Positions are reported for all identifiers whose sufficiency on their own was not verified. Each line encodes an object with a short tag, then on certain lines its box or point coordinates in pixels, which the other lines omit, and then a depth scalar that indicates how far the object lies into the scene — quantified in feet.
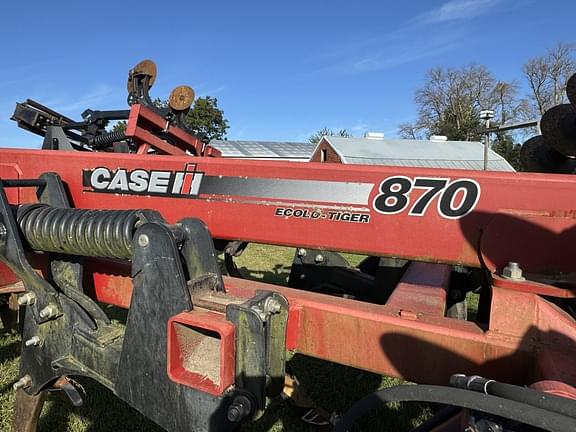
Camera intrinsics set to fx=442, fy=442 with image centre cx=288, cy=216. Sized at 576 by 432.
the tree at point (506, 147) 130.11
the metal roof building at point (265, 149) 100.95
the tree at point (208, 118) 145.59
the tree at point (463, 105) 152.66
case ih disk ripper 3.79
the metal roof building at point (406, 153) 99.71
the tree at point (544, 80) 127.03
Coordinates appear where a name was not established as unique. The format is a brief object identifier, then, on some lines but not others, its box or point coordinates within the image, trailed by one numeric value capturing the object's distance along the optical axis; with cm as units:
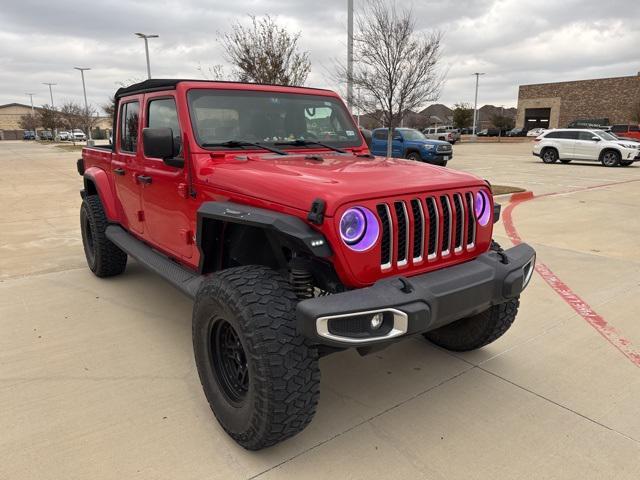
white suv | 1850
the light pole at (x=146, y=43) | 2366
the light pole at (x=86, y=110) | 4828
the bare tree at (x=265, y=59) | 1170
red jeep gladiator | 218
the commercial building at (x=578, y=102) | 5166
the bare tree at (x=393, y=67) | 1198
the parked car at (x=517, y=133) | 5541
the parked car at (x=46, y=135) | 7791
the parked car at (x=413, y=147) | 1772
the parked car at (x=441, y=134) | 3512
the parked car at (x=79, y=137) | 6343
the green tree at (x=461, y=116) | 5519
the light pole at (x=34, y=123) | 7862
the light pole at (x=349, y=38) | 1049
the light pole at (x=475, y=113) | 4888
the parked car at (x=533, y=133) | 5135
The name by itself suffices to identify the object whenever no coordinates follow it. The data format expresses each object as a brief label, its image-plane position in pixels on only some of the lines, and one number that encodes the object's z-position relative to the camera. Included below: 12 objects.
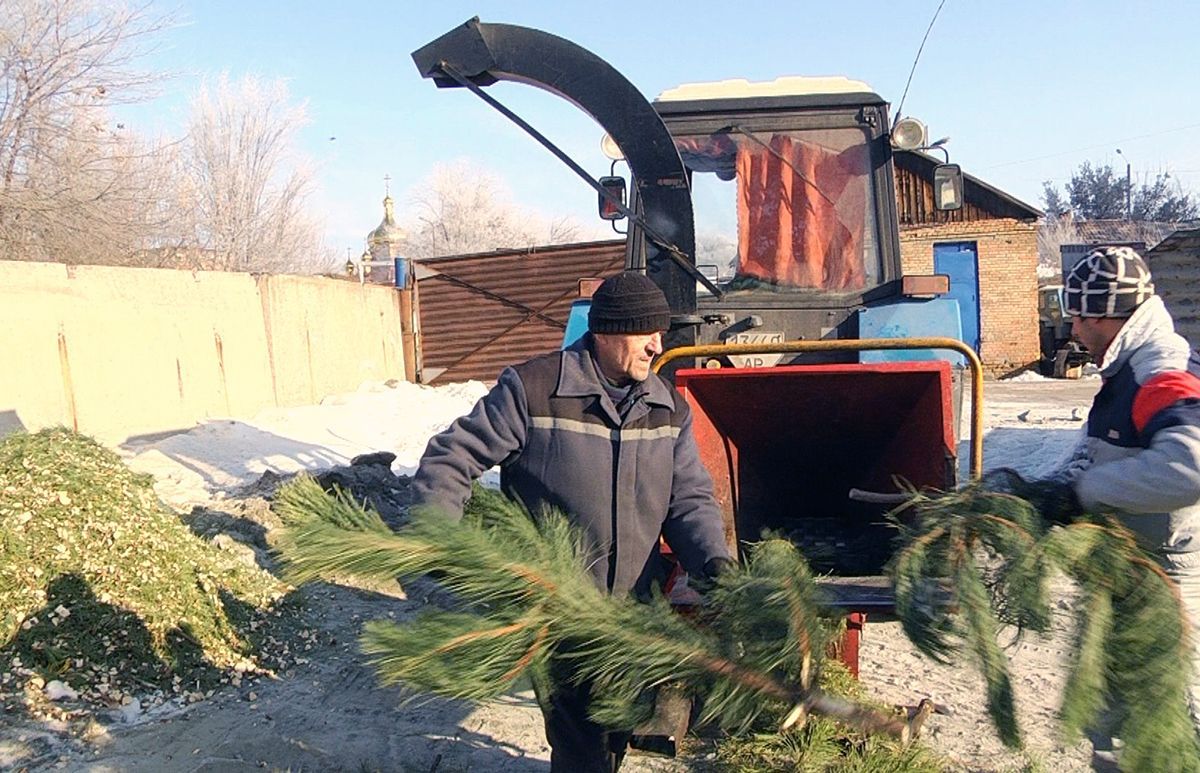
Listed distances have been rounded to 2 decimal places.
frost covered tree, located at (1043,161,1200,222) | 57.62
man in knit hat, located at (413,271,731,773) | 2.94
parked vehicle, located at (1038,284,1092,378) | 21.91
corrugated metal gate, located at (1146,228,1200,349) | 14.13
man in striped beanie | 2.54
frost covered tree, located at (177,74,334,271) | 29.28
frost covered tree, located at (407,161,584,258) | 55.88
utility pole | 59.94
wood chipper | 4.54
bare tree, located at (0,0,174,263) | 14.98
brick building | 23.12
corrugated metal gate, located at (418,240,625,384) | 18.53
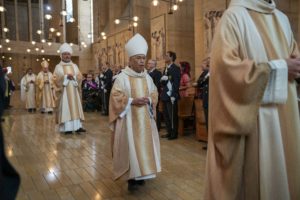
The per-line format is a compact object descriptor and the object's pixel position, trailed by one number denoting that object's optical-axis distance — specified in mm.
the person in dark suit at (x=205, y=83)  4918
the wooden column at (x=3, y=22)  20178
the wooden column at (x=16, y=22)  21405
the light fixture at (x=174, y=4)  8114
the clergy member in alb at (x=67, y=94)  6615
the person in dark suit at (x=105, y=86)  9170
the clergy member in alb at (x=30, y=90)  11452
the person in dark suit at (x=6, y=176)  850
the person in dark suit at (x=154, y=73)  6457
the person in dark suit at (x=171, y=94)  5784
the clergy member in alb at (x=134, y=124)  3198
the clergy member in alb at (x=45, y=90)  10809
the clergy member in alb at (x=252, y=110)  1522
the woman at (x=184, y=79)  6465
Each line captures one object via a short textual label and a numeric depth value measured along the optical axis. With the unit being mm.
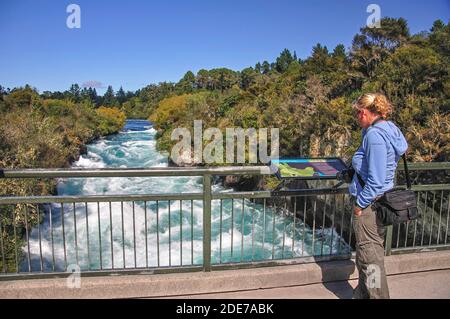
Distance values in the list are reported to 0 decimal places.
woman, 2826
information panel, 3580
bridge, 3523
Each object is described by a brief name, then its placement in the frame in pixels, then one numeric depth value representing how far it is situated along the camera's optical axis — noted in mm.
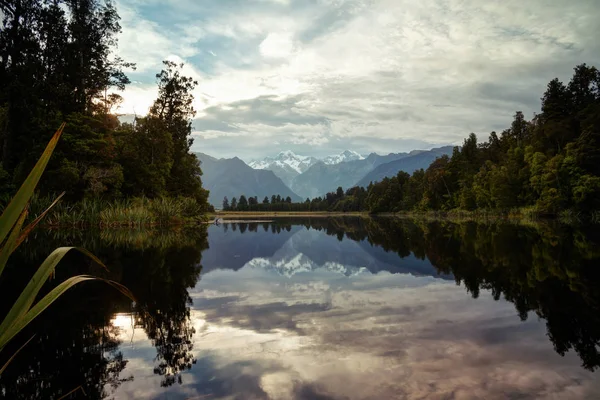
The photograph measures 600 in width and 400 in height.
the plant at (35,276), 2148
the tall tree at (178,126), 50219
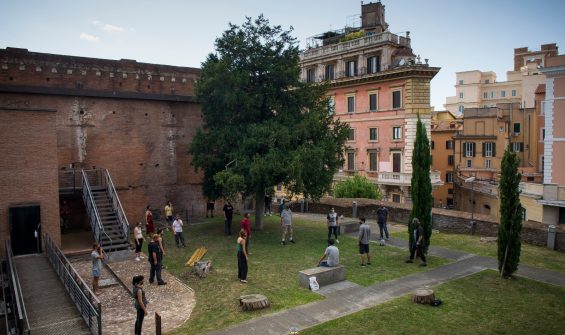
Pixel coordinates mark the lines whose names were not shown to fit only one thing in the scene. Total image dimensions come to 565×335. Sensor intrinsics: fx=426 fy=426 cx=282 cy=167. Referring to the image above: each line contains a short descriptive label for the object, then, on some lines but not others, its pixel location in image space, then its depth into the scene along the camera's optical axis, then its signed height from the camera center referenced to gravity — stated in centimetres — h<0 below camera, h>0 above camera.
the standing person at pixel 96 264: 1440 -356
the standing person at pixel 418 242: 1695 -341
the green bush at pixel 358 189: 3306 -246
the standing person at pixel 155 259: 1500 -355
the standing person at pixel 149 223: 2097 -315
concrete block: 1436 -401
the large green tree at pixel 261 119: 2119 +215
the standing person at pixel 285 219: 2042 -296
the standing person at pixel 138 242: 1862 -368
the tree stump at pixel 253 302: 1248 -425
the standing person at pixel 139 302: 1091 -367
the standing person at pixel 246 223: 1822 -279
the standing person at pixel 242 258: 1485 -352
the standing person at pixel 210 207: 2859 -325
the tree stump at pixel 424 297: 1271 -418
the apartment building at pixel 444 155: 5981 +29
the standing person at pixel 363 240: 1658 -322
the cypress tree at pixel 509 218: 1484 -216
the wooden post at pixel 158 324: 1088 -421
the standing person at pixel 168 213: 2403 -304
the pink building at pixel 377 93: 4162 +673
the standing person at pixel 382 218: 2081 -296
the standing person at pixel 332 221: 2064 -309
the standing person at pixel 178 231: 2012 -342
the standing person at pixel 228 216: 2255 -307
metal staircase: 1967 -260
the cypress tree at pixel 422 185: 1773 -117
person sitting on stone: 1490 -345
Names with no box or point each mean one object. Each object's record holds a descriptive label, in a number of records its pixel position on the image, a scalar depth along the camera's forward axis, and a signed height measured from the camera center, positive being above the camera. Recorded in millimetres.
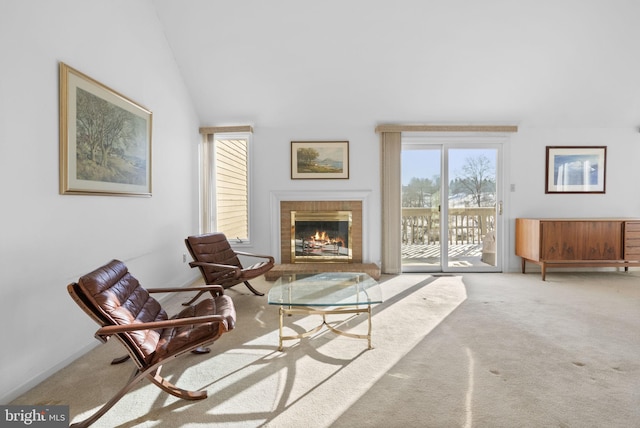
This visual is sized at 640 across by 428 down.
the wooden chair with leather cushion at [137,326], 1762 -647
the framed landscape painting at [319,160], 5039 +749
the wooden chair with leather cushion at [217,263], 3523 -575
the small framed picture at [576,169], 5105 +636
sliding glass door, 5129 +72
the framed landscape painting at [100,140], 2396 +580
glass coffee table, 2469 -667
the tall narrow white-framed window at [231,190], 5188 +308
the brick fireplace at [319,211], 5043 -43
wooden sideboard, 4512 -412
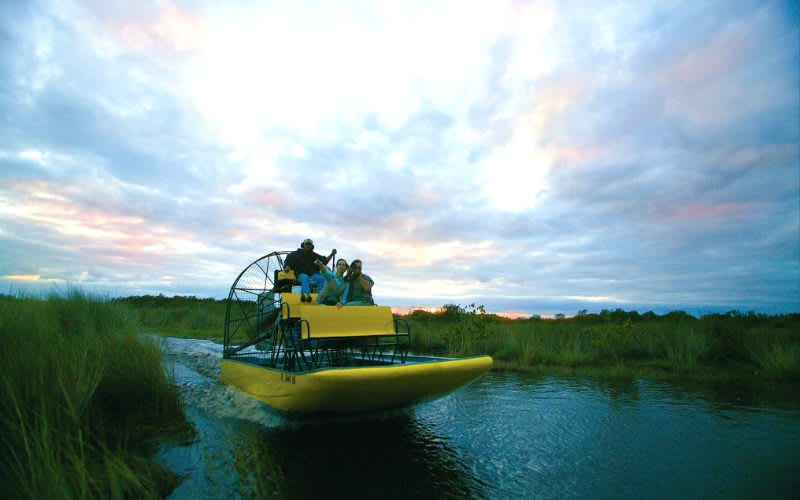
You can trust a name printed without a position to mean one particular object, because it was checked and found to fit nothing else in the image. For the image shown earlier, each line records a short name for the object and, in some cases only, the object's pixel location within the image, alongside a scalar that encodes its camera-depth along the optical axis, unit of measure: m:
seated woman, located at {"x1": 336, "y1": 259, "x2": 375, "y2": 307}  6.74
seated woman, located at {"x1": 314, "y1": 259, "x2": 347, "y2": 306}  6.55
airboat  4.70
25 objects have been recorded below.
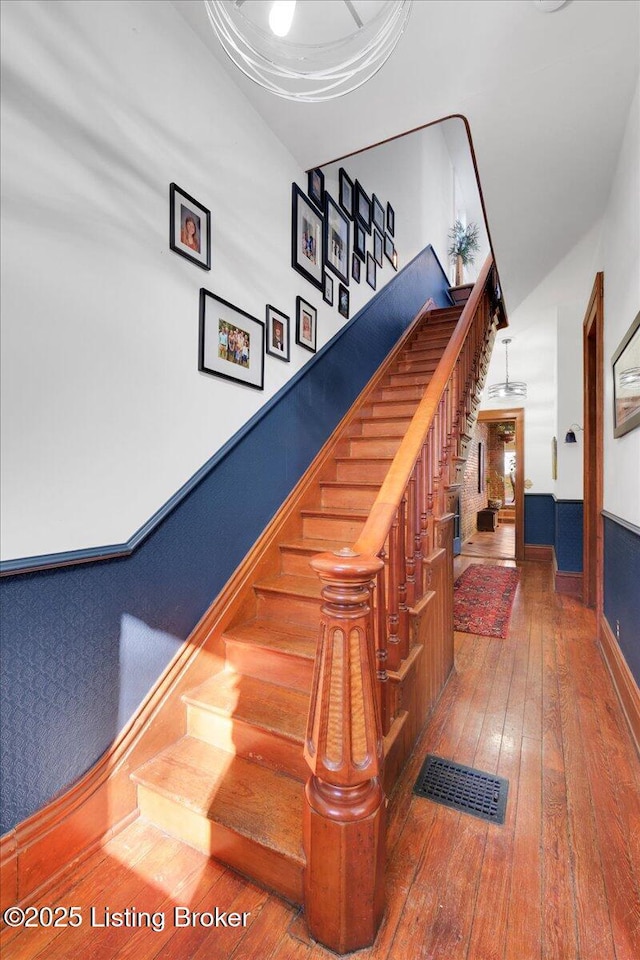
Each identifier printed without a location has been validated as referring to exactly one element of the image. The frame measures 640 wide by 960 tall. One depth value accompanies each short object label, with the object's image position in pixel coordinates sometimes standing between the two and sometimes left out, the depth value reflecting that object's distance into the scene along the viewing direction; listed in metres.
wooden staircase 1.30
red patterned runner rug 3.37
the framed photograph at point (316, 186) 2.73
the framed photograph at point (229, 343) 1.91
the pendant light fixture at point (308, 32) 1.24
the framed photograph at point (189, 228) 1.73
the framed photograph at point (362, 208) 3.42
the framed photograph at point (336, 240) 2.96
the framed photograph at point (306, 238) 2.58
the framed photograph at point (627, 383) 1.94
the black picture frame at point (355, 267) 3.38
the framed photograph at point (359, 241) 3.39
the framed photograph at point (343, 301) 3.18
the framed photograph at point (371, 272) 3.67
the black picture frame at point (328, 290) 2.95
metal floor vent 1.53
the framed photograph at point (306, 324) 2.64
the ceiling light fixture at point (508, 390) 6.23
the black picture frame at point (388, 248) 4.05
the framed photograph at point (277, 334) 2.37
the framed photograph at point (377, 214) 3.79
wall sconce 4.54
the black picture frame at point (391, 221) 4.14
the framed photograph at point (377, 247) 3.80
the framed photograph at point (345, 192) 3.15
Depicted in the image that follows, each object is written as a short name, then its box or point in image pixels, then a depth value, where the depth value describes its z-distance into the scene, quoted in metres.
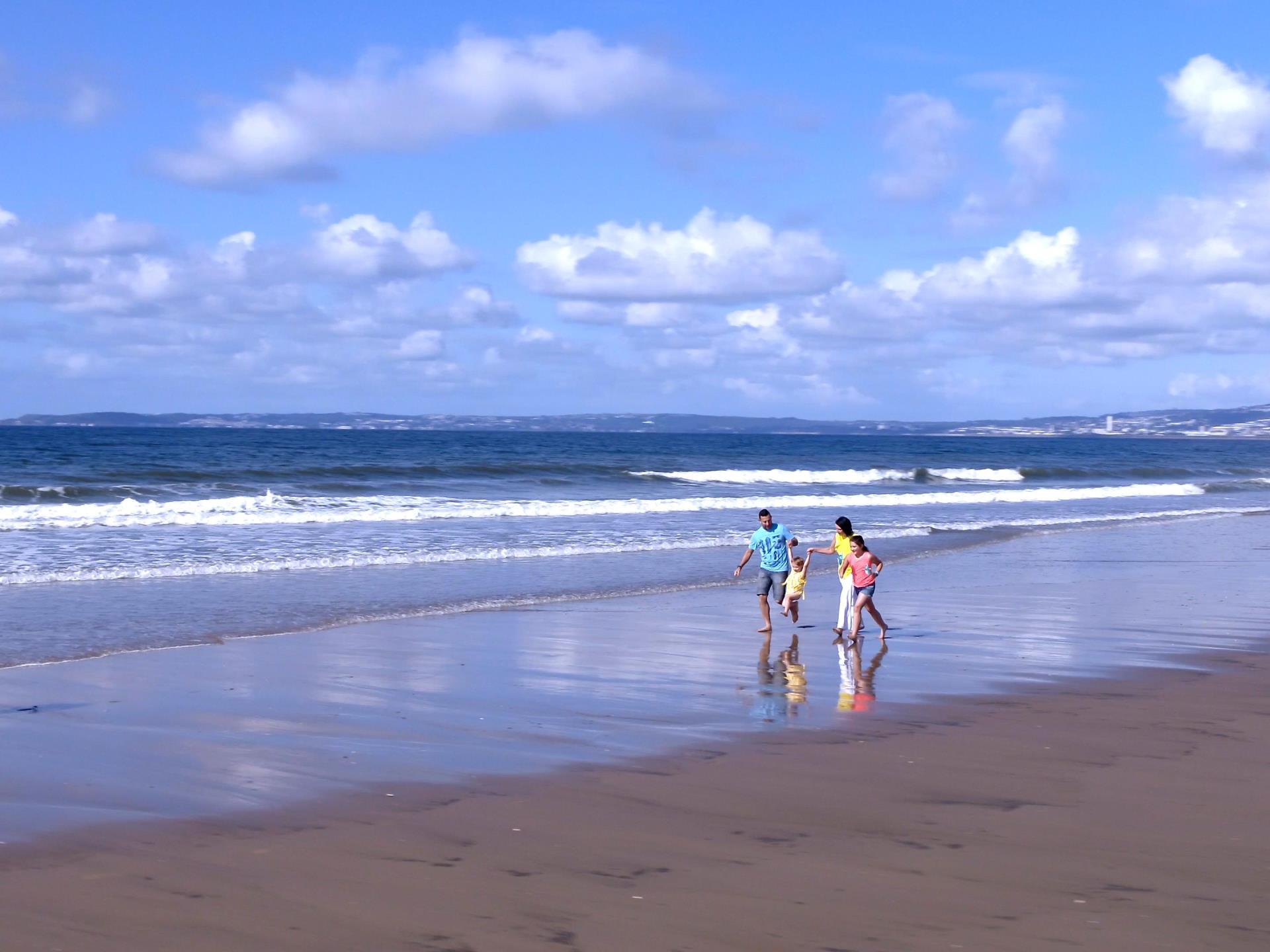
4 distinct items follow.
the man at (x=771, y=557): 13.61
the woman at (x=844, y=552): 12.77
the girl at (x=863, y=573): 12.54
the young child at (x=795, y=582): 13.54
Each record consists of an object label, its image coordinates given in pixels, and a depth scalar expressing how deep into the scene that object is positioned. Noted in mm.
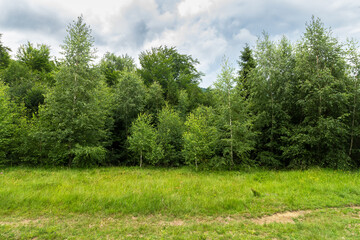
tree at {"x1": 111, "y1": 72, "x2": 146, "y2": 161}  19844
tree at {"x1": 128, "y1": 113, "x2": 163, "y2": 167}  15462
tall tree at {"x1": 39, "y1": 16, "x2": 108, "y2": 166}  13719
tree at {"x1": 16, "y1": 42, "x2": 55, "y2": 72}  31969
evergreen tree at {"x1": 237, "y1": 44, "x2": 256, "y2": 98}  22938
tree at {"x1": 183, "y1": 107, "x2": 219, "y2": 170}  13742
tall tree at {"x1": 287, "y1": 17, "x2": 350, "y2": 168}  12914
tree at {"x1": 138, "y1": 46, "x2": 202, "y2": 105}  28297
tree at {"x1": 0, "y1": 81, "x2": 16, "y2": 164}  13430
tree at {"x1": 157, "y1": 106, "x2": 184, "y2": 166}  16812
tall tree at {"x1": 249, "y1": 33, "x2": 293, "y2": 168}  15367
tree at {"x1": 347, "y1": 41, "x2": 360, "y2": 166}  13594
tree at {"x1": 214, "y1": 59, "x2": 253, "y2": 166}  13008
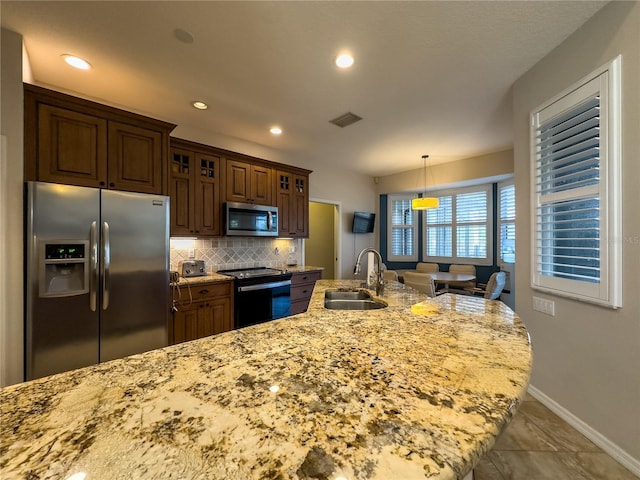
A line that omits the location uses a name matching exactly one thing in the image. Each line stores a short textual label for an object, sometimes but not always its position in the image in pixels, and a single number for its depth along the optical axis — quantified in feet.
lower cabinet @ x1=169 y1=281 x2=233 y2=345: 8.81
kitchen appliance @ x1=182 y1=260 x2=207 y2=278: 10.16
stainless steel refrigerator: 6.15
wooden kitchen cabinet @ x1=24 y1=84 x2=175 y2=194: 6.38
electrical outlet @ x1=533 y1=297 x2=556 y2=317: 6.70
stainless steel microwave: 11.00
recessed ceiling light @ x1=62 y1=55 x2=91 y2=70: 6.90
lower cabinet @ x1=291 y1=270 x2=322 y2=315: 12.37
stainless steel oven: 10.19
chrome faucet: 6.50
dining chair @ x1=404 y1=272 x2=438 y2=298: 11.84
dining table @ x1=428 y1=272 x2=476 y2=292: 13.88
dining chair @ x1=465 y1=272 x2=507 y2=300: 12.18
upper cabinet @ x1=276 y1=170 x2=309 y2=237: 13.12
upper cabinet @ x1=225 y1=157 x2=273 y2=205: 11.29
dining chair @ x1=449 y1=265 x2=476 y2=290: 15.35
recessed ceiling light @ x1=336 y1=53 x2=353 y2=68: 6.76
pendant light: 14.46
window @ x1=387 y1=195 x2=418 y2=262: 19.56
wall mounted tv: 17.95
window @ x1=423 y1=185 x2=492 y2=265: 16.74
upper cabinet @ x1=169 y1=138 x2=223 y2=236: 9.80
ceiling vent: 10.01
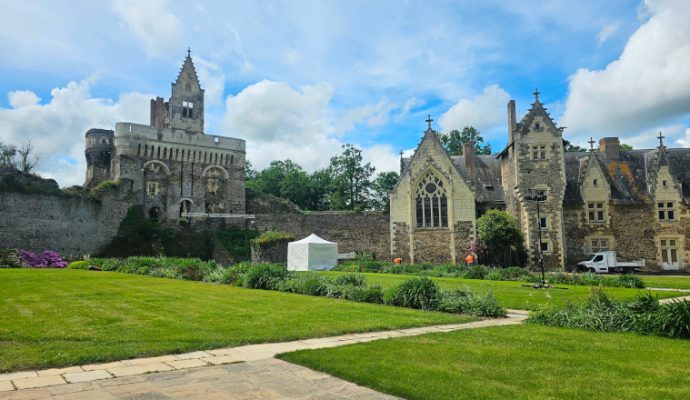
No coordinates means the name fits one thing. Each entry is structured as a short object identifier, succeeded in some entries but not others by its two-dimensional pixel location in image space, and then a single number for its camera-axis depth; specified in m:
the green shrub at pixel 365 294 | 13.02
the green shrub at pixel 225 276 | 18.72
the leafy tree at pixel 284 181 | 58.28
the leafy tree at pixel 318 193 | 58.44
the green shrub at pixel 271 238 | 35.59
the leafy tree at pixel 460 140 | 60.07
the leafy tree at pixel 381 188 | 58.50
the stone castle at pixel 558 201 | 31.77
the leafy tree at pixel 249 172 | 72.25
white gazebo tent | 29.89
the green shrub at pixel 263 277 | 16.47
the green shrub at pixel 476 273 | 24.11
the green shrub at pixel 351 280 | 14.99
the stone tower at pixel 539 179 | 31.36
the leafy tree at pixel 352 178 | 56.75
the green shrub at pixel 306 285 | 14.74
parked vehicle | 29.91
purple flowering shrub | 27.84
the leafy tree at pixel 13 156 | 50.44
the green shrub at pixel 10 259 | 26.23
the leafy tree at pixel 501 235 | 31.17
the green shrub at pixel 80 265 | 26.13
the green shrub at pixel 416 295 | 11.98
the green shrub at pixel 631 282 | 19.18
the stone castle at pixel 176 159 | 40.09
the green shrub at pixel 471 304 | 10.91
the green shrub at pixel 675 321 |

● ● ● ● ● ● ●

▶ _Task brief_
Restate word for word the lines running from the first line of the material to the line containing "the tree at point (544, 80) 127.03", inclusive, and drop every picture.

▶ _Solution for this problem_
Positions are reported for all identifiers whose sufficiency on their own was not verified. Each line encodes an object with a short tag, then on certain lines its box or point coordinates in pixels, which the other lines omit, and then a depth scalar that indicates how far the object lies into the scene — quantified in feet.
Camera intrinsics set to fx=442, fy=442 with image centre cx=288, cy=216. Sized at 576 by 432.
the tree at point (506, 147) 130.11
the metal roof building at point (265, 149) 100.95
the tree at point (208, 118) 145.59
the tree at point (463, 105) 152.66
case ih disk ripper 3.79
the metal roof building at point (406, 153) 99.71
the tree at point (544, 80) 127.03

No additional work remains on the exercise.